Page text.
────────────────

Mysterious Explosion and Fire Damage Iranian Nuclear Enrichment Facility

Secretary of State Mike Pompeo, who previously served as Mr. Trump’s C.I.A. director and ordered new operations to disrupt Iran’s nuclear progress, told the United Nations Security Council on Tuesday that Iran’s advanced centrifuges posed a threat.

“Iran is also accumulating dangerous knowledge,’’ he said, arguing for an extension of an arms embargo on Tehran that expires in October. “Late last year Iran announced that its scientists were working on a new centrifuge — the IR-9 — that would allow Tehran to enrich uranium up to 50 times faster than the IR-1 centrifuges allowed” under the Obama-era deal.

A Middle Eastern intelligence official, who would not be quoted by name because he was discussing closely held information, said the blast was caused by an explosive device planted inside the facility. The explosion, he said, destroyed much of the aboveground parts of the facility where new centrifuges — delicate devices that spin at supersonic speeds — are balanced before they are put into operation.

────────────────

Parts of the exercise.
1) Translate this sentence from the article on the explosion at the Iranian enrichment facility into French: "The explosion, he said, destroyed much of the aboveground parts of the facility where new centrifuges — delicate devices that spin at supersonic speeds — are balanced before they are put into operation."
2) Answer these questions using the article on the explosion at the Iranian enrichment facility.
(a) What did Mike Pompeo argue should be extended?
(b) What is the name of the new centrifuge Iran announced its scientists were working on?
(c) According to the Middle Eastern intelligence official, what caused the blast?
3) Write a continuation of the article on the explosion at the Iranian enrichment facility, starting after its final sentence.
The records play no part in any of the work here.

Exercise data.

────────────────

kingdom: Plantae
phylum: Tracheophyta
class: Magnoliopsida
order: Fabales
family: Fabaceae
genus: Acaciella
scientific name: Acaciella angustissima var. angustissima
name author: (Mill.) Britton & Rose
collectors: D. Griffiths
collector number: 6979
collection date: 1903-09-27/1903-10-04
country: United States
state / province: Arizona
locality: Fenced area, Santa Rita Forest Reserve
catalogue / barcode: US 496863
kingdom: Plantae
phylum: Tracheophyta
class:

────────────────

Results for each task.
1) L'explosion, a-t-il déclaré, a détruit une grande partie des installations en surface du site où les nouvelles centrifugeuses — des appareils délicats qui tournent à des vitesses supersoniques — sont équilibrées avant leur mise en service.

2)
(a) An arms embargo on Tehran that expires in October.
(b) The IR-9.
(c) An explosive device planted inside the facility.

3)
David Albright, the president of the Institute for Science and International Security, a nonprofit group in Washington that tracks nuclear proliferation, said in an interview that a number of factors suggested the disaster was most likely an act of sabotage.

The existence of the facility was no secret: The Iranians promoted its opening in June 2018, and Mr. Albright’s institute described the plant in a report. The Iranians ran a glossy picture of it in a report last year.

The assembly plant, Mr. Albright said, was unlikely to have stockpiled the kinds of highly combustible materials that could generate a large explosion. The Iranian images of the plant released last year show the assembly of the centrifuges — tall, thin machines that enrich, or concentrate, uranium’s rare component, uranium 235.

Enriched to around 3 percent, the fuel can be used in nuclear reactors; at 90 percent it can fuel atom bombs. Iran has insisted that its operations are entirely for civilian purposes, but both American intelligence assessments and a trove of documents stolen by Israel from an Iranian warehouse in January 2018 showed evidence of planning work on nuclear weapons.